Sun Jan 20 12:03:07 PST 2008

On 1/20/08, James Dennett <jdennett at acm.org> wrote:
> Looks very different to me.

I thought it looked very similar indeed to D, but there you go. Funny
how two different people can read the same document and interpret it
in two different ways.

> There's no conflation of char with a
> code unit of UTF8

C has no ubyte type. Since time immemorial, C programmers have been
using the char type to store every 8-bit wide data type under the sun
simply because there's been no alternative (until recently, when
int8_t showed up as a typedef for char). That's not a big deal.

> (and indeed C++ deliberately supports use of
> varied encodings for multi-byte characters).

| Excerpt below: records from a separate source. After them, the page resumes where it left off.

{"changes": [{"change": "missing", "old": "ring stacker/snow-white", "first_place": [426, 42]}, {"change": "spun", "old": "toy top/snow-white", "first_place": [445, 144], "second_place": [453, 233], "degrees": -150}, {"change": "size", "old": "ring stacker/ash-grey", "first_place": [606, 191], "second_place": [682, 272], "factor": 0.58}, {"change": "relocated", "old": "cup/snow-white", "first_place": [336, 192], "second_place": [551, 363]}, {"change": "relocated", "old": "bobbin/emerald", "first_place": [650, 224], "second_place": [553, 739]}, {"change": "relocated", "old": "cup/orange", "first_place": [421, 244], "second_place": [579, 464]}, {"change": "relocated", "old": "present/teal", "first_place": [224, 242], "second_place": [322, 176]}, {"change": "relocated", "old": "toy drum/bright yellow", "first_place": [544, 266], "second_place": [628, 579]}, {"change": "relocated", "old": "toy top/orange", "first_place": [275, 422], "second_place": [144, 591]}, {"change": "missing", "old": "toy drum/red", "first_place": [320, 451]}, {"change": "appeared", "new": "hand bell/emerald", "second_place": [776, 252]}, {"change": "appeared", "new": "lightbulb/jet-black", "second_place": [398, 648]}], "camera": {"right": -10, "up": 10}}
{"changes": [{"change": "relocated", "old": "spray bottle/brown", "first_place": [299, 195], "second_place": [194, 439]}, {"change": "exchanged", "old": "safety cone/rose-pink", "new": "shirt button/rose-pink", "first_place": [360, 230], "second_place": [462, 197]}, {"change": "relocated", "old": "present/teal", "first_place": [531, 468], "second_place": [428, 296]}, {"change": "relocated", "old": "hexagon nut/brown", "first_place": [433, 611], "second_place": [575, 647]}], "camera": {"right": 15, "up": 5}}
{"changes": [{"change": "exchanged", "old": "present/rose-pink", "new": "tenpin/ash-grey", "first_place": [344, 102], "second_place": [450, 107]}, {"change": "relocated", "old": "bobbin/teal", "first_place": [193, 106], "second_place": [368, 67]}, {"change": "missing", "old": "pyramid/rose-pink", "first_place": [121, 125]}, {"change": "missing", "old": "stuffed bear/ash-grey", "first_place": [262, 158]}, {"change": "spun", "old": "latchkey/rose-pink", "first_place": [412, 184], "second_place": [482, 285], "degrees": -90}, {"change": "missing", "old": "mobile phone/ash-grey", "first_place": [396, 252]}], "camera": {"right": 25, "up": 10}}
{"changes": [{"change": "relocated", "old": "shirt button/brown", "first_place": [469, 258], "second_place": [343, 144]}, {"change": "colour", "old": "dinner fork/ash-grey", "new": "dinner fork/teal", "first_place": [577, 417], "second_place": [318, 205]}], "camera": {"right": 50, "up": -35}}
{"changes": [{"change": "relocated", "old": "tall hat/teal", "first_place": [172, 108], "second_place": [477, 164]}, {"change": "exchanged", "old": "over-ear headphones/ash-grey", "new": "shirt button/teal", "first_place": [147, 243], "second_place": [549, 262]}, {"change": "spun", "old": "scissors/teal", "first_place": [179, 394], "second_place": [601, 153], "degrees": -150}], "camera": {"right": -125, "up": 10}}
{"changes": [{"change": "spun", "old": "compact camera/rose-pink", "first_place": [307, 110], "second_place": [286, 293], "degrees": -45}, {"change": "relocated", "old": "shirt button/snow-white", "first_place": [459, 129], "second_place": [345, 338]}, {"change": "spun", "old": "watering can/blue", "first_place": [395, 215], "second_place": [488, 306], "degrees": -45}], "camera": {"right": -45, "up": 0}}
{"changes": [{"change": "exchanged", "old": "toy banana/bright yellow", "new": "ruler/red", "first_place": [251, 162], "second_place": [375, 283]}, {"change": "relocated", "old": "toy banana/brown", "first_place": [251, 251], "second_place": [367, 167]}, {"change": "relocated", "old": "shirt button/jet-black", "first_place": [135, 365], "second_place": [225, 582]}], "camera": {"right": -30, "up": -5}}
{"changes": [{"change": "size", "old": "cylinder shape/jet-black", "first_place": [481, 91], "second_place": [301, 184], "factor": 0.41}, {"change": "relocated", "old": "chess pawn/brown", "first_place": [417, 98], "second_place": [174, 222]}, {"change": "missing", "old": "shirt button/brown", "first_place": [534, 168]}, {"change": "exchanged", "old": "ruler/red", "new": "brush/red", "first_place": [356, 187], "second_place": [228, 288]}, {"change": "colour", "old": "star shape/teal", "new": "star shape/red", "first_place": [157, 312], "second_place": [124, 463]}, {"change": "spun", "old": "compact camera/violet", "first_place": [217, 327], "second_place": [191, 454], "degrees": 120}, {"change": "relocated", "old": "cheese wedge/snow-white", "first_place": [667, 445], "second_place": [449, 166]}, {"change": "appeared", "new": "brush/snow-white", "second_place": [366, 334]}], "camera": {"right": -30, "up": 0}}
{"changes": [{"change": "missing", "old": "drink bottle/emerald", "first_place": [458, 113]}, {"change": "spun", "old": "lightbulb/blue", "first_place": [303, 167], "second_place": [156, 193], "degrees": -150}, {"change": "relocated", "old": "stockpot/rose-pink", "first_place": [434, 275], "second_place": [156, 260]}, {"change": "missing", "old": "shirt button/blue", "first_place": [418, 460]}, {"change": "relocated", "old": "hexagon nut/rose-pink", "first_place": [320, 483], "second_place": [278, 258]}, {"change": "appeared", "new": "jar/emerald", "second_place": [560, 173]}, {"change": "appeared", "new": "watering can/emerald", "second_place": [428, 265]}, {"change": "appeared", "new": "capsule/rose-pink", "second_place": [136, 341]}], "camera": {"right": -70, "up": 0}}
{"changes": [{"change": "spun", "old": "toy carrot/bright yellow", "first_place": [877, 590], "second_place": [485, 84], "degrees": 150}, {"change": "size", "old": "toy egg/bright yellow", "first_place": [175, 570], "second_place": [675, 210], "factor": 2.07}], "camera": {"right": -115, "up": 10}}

I must have misread the heading that says "Require UTF", and whose
text reads "The C TR makes the encoding of char16_t and char32_t
implementation-defined. It also provides macros to indicate whether or
not the encoding is UTF. In contrast, this proposal requires UTF
encoding."

Oh, I see what you're saying - C++ would require UTF for wchar and
dchar, but not for char. Well, that's historical legacy for you.

> Yes, C++ is adding
> 16- and 32-bit character types which are more akin to D's, but that
> has little bearing on how differently it handles multi-byte (as
> opposed to wide-character) strings.

So it has a bunch of procedural functions instead of foreach. Apart
from that, the approach seems the same as D. Where's the difference?